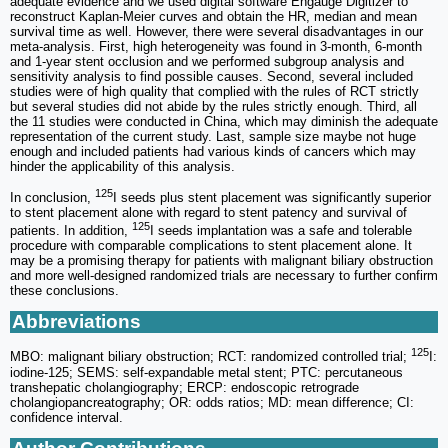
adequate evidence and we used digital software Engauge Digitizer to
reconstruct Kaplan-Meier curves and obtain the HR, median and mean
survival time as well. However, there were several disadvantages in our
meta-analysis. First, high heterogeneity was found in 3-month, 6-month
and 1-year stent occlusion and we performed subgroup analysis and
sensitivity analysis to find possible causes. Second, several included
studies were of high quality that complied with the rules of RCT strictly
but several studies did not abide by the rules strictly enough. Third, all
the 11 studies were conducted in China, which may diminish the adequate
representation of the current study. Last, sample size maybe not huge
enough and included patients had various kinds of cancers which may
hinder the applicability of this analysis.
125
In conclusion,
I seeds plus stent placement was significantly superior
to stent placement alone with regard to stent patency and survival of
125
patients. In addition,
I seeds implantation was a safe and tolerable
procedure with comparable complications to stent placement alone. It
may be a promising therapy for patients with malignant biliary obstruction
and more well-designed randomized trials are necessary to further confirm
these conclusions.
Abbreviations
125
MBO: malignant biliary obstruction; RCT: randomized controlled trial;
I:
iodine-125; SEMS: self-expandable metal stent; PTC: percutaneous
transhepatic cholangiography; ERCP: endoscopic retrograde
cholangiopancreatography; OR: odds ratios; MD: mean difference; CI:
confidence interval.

==

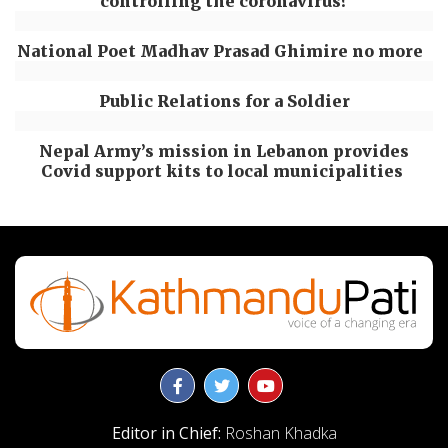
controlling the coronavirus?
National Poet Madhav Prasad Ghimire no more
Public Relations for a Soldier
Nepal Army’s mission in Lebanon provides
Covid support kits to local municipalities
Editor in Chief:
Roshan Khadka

* YOUR OBJECTIVE: Give again, word for word, every line of the listing above from the one with "controlling the coronavirus?" to the one with "Roshan Khadka", both inclusive, and nothing beyond them.

* WRITTEN REPLY:
controlling the coronavirus?
National Poet Madhav Prasad Ghimire no more
Public Relations for a Soldier
Nepal Army’s mission in Lebanon provides
Covid support kits to local municipalities
Editor in Chief:
Roshan Khadka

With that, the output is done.